For each team Olympiad, Vanya takes his play cards with numbers. He takes only the cards containing numbers 1 and 0. The boys are very superstitious. They think that they can do well at the Olympiad if they begin with laying all the cards in a row so that:

there wouldn’t be a pair of any side-adjacent cards with zeroes in a row;
there wouldn’t be a group of three consecutive cards containing numbers one.
Today Vanya brought n cards with zeroes and m cards with numbers one. The number of cards was so much that the friends do not know how to put all those cards in the described way. Help them find the required arrangement of the cards or else tell the guys that it is impossible to arrange cards in such a way.

Input
The first line contains two integers: n (1 ≤ n ≤ 106) — the number of cards containing number 0; m (1 ≤ m ≤ 106) — the number of cards containing number 1.

Output
In a single line print the required sequence of zeroes and ones without any spaces.
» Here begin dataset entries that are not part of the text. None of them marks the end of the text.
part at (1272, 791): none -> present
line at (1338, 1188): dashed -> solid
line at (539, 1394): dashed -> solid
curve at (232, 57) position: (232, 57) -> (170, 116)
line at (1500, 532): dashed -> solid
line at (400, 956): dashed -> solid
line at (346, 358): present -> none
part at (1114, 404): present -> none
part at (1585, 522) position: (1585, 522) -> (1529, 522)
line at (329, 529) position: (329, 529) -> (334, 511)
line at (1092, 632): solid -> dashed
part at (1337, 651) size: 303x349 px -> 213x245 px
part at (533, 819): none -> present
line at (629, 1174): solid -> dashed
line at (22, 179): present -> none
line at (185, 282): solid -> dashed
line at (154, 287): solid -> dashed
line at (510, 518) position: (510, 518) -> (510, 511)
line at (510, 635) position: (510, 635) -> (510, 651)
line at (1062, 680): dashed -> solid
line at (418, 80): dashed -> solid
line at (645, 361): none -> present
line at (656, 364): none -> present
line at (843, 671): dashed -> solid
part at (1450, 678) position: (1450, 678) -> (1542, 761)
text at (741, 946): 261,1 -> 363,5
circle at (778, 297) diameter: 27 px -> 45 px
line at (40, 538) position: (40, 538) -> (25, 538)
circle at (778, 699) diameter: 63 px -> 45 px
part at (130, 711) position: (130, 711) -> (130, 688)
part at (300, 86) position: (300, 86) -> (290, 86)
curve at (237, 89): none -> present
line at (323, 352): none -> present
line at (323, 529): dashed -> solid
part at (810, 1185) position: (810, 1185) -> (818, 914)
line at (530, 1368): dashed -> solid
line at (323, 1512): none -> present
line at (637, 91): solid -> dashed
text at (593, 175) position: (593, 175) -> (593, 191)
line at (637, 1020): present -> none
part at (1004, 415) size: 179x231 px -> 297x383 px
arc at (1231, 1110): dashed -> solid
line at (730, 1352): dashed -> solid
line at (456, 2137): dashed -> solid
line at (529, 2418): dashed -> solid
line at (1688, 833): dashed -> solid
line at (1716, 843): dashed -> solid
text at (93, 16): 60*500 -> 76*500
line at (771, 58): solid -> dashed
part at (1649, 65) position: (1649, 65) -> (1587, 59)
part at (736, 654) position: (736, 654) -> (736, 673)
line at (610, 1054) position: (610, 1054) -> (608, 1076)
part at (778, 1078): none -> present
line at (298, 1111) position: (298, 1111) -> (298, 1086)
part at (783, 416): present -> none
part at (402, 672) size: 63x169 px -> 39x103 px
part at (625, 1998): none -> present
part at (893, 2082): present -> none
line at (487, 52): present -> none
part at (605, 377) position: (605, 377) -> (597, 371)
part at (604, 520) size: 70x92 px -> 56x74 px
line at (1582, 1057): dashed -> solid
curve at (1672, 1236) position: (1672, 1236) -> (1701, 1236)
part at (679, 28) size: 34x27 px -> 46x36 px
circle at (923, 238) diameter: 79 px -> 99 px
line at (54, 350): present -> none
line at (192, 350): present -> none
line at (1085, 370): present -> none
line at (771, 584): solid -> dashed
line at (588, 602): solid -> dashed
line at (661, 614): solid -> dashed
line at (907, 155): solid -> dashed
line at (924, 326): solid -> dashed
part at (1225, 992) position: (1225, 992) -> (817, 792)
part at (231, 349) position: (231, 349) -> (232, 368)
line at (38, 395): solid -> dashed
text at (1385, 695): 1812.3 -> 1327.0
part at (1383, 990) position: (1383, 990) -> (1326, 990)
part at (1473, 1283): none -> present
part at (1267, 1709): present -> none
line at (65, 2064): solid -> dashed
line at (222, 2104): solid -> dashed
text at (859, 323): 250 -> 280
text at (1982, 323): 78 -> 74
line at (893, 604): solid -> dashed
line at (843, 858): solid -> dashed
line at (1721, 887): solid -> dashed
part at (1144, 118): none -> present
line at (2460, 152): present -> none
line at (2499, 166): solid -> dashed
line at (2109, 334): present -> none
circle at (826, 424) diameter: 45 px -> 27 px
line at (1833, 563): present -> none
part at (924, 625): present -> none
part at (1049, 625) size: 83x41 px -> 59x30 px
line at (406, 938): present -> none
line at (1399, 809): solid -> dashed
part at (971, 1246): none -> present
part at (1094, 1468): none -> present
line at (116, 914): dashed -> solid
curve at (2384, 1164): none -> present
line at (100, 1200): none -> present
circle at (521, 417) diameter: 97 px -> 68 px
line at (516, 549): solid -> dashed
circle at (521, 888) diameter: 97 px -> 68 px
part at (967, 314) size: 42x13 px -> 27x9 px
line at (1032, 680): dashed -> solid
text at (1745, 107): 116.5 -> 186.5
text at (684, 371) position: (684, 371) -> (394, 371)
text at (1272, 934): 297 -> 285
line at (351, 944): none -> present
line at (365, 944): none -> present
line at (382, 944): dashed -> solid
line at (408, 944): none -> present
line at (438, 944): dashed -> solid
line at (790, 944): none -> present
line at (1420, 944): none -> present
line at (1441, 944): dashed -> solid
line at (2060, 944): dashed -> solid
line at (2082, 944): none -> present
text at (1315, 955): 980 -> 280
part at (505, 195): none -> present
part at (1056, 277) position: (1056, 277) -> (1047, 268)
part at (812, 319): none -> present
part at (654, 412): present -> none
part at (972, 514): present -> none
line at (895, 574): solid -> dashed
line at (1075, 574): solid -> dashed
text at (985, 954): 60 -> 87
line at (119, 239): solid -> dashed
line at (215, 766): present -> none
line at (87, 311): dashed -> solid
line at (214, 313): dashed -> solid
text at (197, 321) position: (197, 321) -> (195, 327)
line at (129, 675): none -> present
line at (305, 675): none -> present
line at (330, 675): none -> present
If such sequence is impossible to obtain, print -1.

Sample test(s)
input
1 2
output
101
input
4 8
output
110110110101
input
4 10
output
11011011011011
input
1 5
output
-1

有几个坑，代码注释的地方；判断条件和贪心策略可以根据题意多举例，然后总结出来：

#include <stdlib.h>
#include <stdio.h>
#include <string.h>
#include <string>
using std::string;

int main()
{
    int zero, one;
    scanf("%d %d", &zero, &one);
    if (zero > one + 1 ||one > (zero << 1) + 2)///判断无解条件
    {
        printf("-1\n");
    }
    else
    {
        string str;
        while (zero || one)
        {
            if (one + 1 == zero)
            {
                str.insert(str.end(), '0');
                zero--;
            }
            else if ((zero << 1) + 1 <= one)///不要写成(zero<<1)+2 == one
            {
                if (one > 1)/// need to judge first, insure we have enough one
                {
                    str += "11";
                    one -= 2;
                }
                else
                {
                    str += "1";
                    one--;
                }
            }
            else if (str.empty() || (str.back() == '1' && zero > 0))
            {
                str.insert(str.end(), '0');
                zero--;
            }
            else
            {
                str.insert(str.end(), '1');
                one--;
            }
        }
        printf("%s\n", str.c_str());
    }

    return 0;
}